First ensure that the Gloo Mesh settings object disables Istio mTLS. This will allow us to modify mTLS settings for specific Destinations.

apiVersion: settings.mesh.gloo.solo.io/v1
kind: Settings
metadata:
  name: settings
  namespace: gloo-mesh
spec:
  ...
  mtls:
    istio:
      tlsMode: DISABLE

Next, create the following Istio DestinationRule which is intentionally erroroneous, the referenced TLS secret data does not exist.

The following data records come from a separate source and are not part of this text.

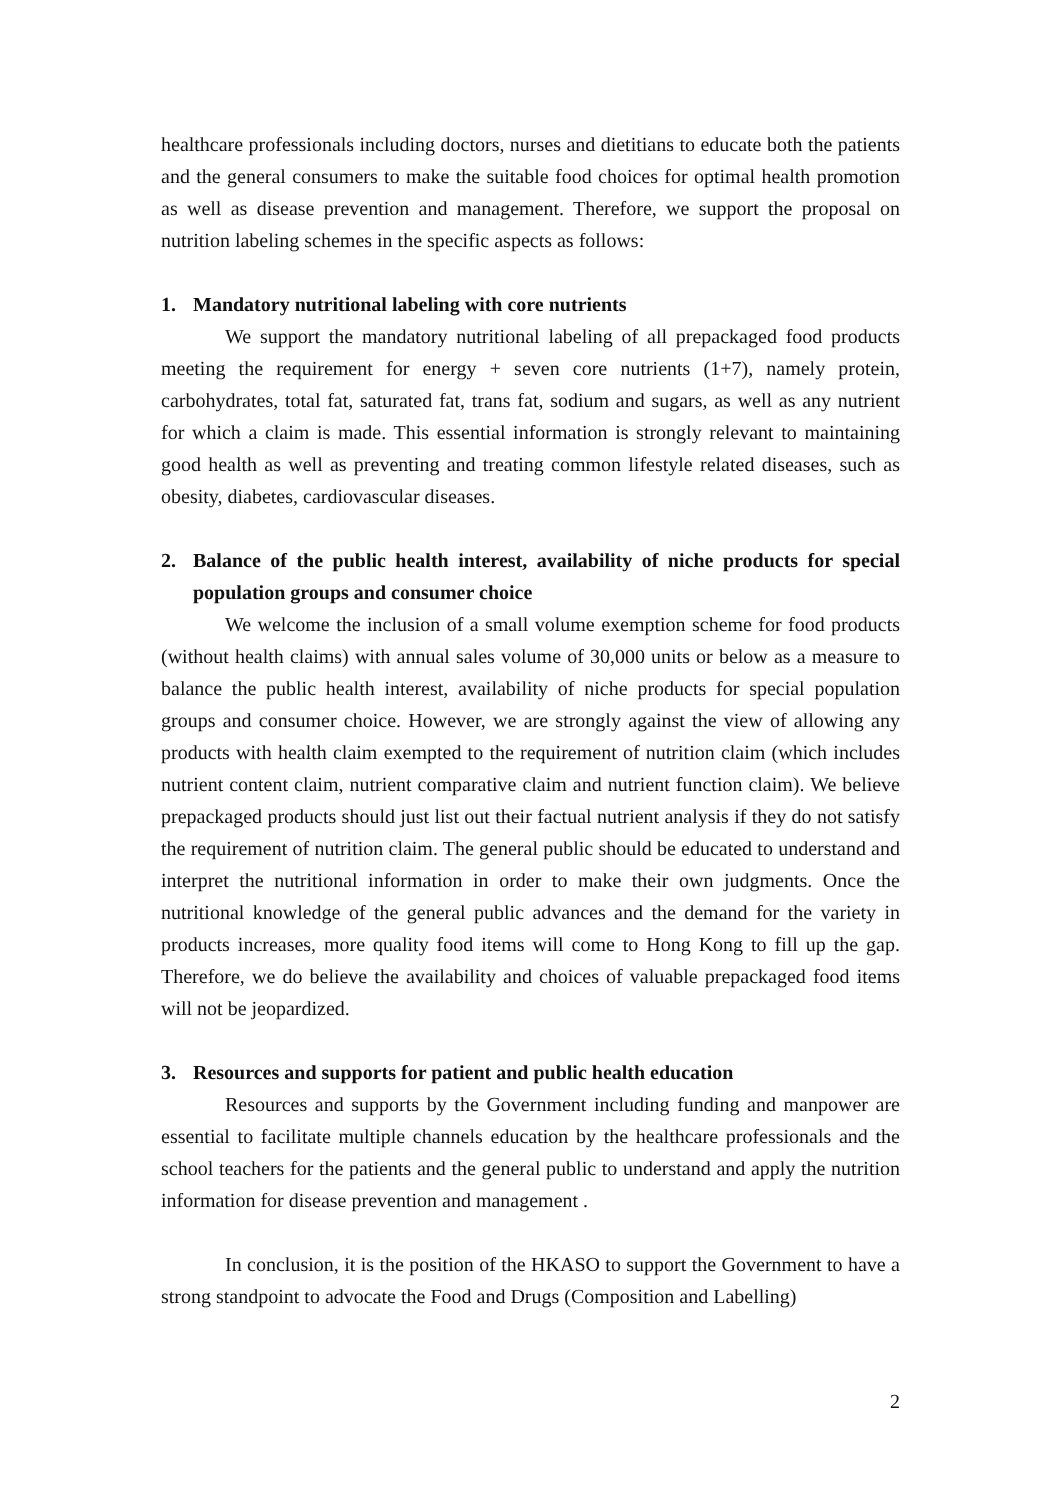healthcare professionals including doctors, nurses and dietitians to educate both the patients and the general consumers to make the suitable food choices for optimal health promotion as well as disease prevention and management. Therefore, we support the proposal on nutrition labeling schemes in the specific aspects as follows:
1. Mandatory nutritional labeling with core nutrients
We support the mandatory nutritional labeling of all prepackaged food products meeting the requirement for energy + seven core nutrients (1+7), namely protein, carbohydrates, total fat, saturated fat, trans fat, sodium and sugars, as well as any nutrient for which a claim is made. This essential information is strongly relevant to maintaining good health as well as preventing and treating common lifestyle related diseases, such as obesity, diabetes, cardiovascular diseases.
2. Balance of the public health interest, availability of niche products for special population groups and consumer choice
We welcome the inclusion of a small volume exemption scheme for food products (without health claims) with annual sales volume of 30,000 units or below as a measure to balance the public health interest, availability of niche products for special population groups and consumer choice. However, we are strongly against the view of allowing any products with health claim exempted to the requirement of nutrition claim (which includes nutrient content claim, nutrient comparative claim and nutrient function claim). We believe prepackaged products should just list out their factual nutrient analysis if they do not satisfy the requirement of nutrition claim. The general public should be educated to understand and interpret the nutritional information in order to make their own judgments. Once the nutritional knowledge of the general public advances and the demand for the variety in products increases, more quality food items will come to Hong Kong to fill up the gap. Therefore, we do believe the availability and choices of valuable prepackaged food items will not be jeopardized.
3. Resources and supports for patient and public health education
Resources and supports by the Government including funding and manpower are essential to facilitate multiple channels education by the healthcare professionals and the school teachers for the patients and the general public to understand and apply the nutrition information for disease prevention and management .
In conclusion, it is the position of the HKASO to support the Government to have a strong standpoint to advocate the Food and Drugs (Composition and Labelling)
2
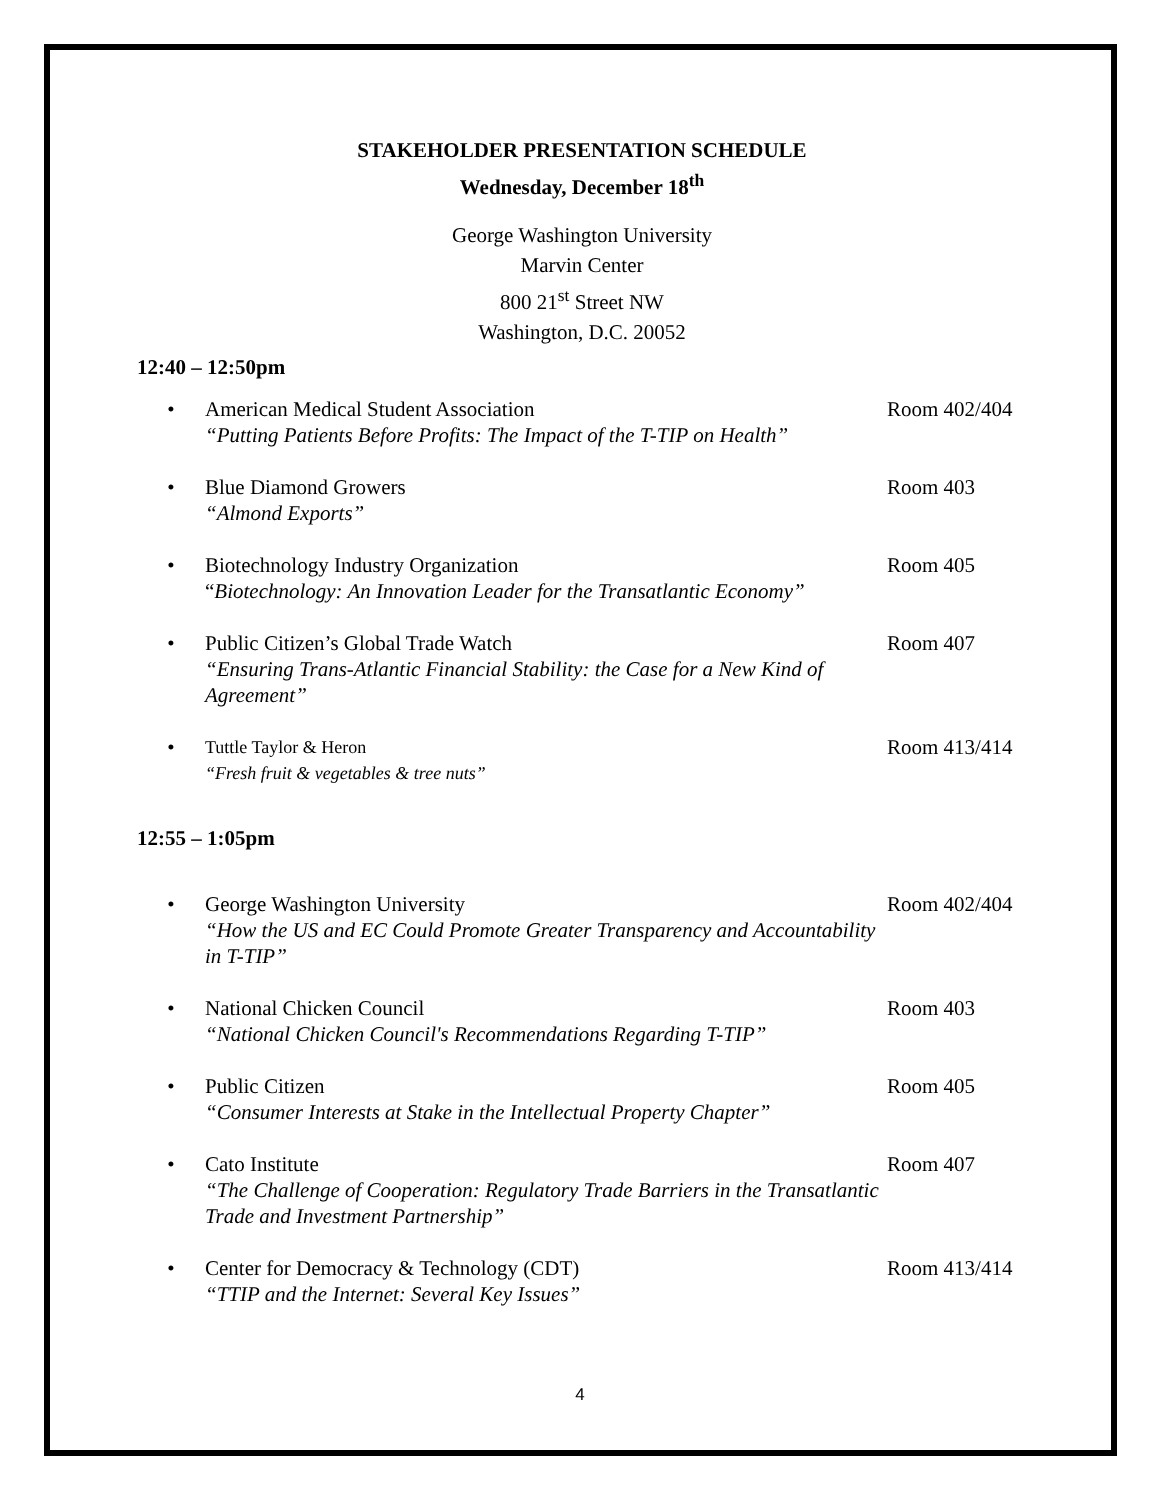STAKEHOLDER PRESENTATION SCHEDULE
Wednesday, December 18<sup>th</sup>
George Washington University
Marvin Center
800 21<sup>st</sup> Street NW
Washington, D.C. 20052
12:40 – 12:50pm
• American Medical Student Association
“Putting Patients Before Profits: The Impact of the T-TIP on Health”
Room 402/404
• Blue Diamond Growers
“Almond Exports”
Room 403
• Biotechnology Industry Organization
“Biotechnology: An Innovation Leader for the Transatlantic Economy”
Room 405
• Public Citizen’s Global Trade Watch
“Ensuring Trans-Atlantic Financial Stability: the Case for a New Kind of Agreement”
Room 407
•
Tuttle Taylor & Heron
“Fresh fruit & vegetables & tree nuts”
Room 413/414
12:55 – 1:05pm
• George Washington University
“How the US and EC Could Promote Greater Transparency and Accountability in T-TIP”
Room 402/404
• National Chicken Council
“National Chicken Council's Recommendations Regarding T-TIP”
Room 403
• Public Citizen
“Consumer Interests at Stake in the Intellectual Property Chapter”
Room 405
• Cato Institute
“The Challenge of Cooperation: Regulatory Trade Barriers in the Transatlantic Trade and Investment Partnership”
Room 407
• Center for Democracy & Technology (CDT)
“TTIP and the Internet: Several Key Issues”
Room 413/414
4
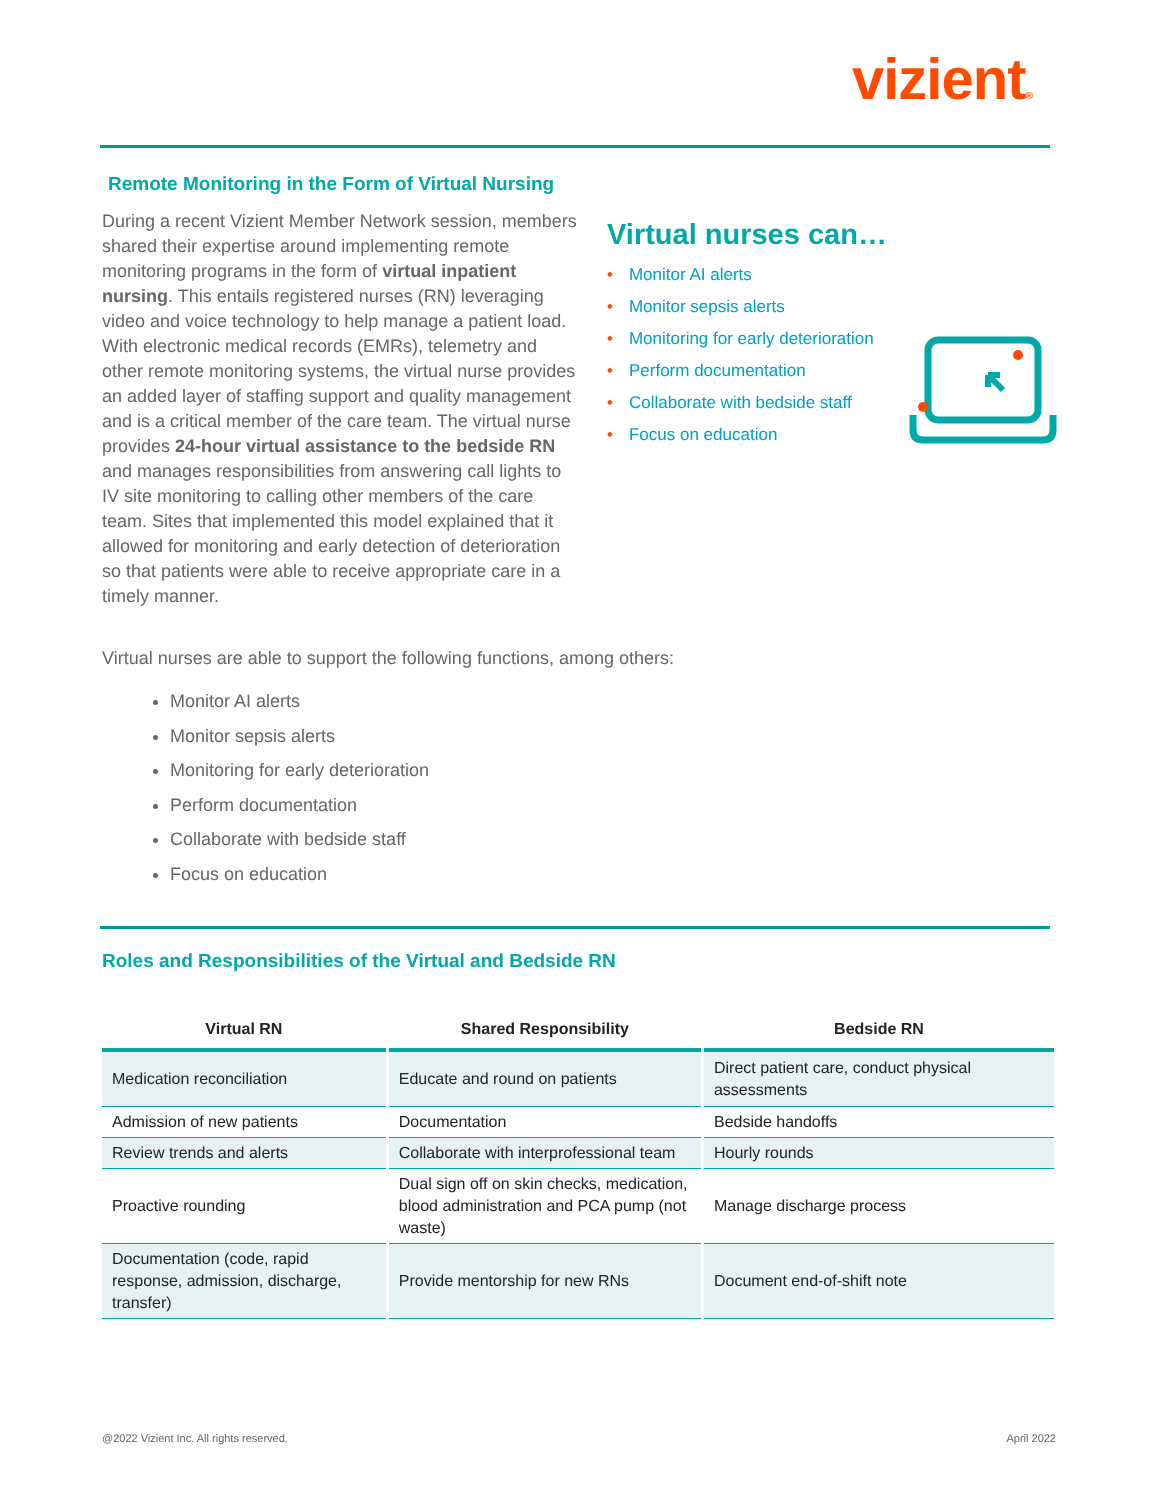vizient®
Remote Monitoring in the Form of Virtual Nursing
During a recent Vizient Member Network session, members shared their expertise around implementing remote monitoring programs in the form of virtual inpatient nursing. This entails registered nurses (RN) leveraging video and voice technology to help manage a patient load. With electronic medical records (EMRs), telemetry and other remote monitoring systems, the virtual nurse provides an added layer of staffing support and quality management and is a critical member of the care team. The virtual nurse provides 24-hour virtual assistance to the bedside RN and manages responsibilities from answering call lights to IV site monitoring to calling other members of the care team. Sites that implemented this model explained that it allowed for monitoring and early detection of deterioration so that patients were able to receive appropriate care in a timely manner.
Virtual nurses can…
• Monitor AI alerts
• Monitor sepsis alerts
• Monitoring for early deterioration
• Perform documentation
• Collaborate with bedside staff
• Focus on education
Virtual nurses are able to support the following functions, among others:
Monitor AI alerts
Monitor sepsis alerts
Monitoring for early deterioration
Perform documentation
Collaborate with bedside staff
Focus on education
Roles and Responsibilities of the Virtual and Bedside RN
| Virtual RN | Shared Responsibility | Bedside RN |
| --- | --- | --- |
| Medication reconciliation | Educate and round on patients | Direct patient care, conduct physical assessments |
| Admission of new patients | Documentation | Bedside handoffs |
| Review trends and alerts | Collaborate with interprofessional team | Hourly rounds |
| Proactive rounding | Dual sign off on skin checks, medication, blood administration and PCA pump (not waste) | Manage discharge process |
| Documentation (code, rapid response, admission, discharge, transfer) | Provide mentorship for new RNs | Document end-of-shift note |
@2022 Vizient Inc. All rights reserved.
April 2022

apiVersion: networking.istio.io/v1beta1
kind: DestinationRule
metadata:
  name: ratings
  namespace: bookinfo
spec:
  host: ratings.bookinfo.svc.cluster.local
  trafficPolicy:
    tls:
      mode: MUTUAL
      # these files do not exist
      clientCertificate: /etc/certs/myclientcert.pem
      privateKey: /etc/certs/client_private_key.pem
      caCertificates: /etc/certs/rootcacerts.pem

kubectl apply --context $CONTEXT_2 -f - << EOF
apiVersion: networking.istio.io/v1beta1
kind: DestinationRule
metadata:
  name: ratings
  namespace: bookinfo
spec:
  host: ratings.bookinfo.svc.cluster.local
    trafficPolicy:
      tls:
        mode: MUTUAL
        # these files do not exist
        clientCertificate: /etc/certs/myclientcert.pem
        privateKey: /etc/certs/client_private_key.pem
        caCertificates: /etc/certs/rootcacerts.pem
EOF

Sending a request from the productpage pod to the ratings Destination should yield the following access log:

{
      ...
        "upstreamTransportFailureReason": "TLS error: Secret is not supplied by SDS",
        "routeName": "default",
        "downstreamDirectRemoteAddress": {
          "socketAddress": {
            "address": "192.168.2.14",
            "portValue": 52836
          }
        }
      ...
    }
  }
}

Envoy access logs contain a highly detailed information, the details of which can be found in the envoy access log documentation.